A familiar showman’s playbook
Shepard was working the same basic playbook that P. T. Barnum had already used to great effect decades earlier with the Fiji Mermaid, a monkey torso stitched to a fish tail and exhibited as a genuine oceanic marvel. Barnum’s version relied on scale and showmanship on a much larger commercial stage, ticketed halls, national newspaper coverage, and a carefully cultivated air of scientific plausibility borrowed from the era’s genuine natural-history exhibitions. Shepard’s hodag worked the identical trick at parish-pump scale: a fabricated specimen, a controlled viewing environment, and just enough institutional interest — in his case a Smithsonian visit rather than Barnum’s newspaper syndicates — to lend the fake a credibility it hadn’t earned on its own. Both showmen understood that audiences don’t need to be fooled forever, only long enough to buy a ticket and tell their neighbours, and that a good enough story survives the reveal because the reveal itself becomes part of the entertainment.
What Rhinelander actually kept
The real subject of the hodag story is the specific kind of civic affection that keeps a debunked local legend alive for over a century once it stops needing to fool anyone, with the monster itself almost incidental. Shepard’s original audience was other lumber camp workers who would have understood immediately that a creature born from a mistreated ox and drawn to bulldogs was a joke built from their own working lives, not a genuine zoological claim, and that shared inside joke is exactly what a small logging town in the 1890s needed: a story specific enough to feel like theirs, ridiculous enough to bond over, and durable enough to outlast the man who invented it.

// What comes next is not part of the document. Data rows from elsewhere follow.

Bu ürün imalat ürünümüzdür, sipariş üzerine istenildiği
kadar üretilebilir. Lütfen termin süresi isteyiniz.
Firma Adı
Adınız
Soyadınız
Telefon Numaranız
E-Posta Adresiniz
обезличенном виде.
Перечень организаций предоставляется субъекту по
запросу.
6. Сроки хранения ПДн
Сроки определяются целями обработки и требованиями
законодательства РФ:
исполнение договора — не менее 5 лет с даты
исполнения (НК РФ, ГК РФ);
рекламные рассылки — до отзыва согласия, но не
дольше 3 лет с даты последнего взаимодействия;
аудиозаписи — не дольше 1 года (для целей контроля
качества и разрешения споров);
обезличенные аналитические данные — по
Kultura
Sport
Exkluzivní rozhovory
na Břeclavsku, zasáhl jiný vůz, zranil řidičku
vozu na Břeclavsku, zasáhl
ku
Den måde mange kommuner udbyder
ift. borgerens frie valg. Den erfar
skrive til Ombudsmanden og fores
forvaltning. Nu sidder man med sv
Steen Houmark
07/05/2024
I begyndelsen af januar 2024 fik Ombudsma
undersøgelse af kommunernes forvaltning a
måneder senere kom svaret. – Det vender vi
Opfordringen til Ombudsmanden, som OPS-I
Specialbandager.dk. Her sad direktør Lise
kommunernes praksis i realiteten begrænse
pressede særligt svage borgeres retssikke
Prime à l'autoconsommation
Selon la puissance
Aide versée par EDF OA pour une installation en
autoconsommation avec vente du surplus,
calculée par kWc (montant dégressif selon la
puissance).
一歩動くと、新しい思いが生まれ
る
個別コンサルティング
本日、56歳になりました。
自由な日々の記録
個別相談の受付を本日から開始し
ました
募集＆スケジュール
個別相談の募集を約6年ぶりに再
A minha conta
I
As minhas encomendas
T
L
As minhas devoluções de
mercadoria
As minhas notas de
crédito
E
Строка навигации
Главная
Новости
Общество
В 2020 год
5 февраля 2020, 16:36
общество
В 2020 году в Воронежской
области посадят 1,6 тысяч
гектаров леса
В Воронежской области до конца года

Wisconsin, it turns out, is good at this particular kind of monster-making. A little more than seventy miles south of Rhinelander, drivers along a stretch of road outside Elkhorn have their own creature story, the Beast of Bray Road, one built from sincere, independently corroborated eyewitness reports rather than a deliberate prank. The hodag and the Bray Road beast sit at opposite ends of the same folklore instinct — one manufactured entirely for laughs and kept because the laugh never got old, the other assembled from frightened, honest testimony and kept because nobody could explain it away. Both became durable regional identity precisely because the town chose to keep telling the story rather than let it quietly disappear, which may be the closest thing cryptid folklore has to a universal rule: the creatures that last are the ones a community decides are worth the retelling, whatever their original truth value happened to be.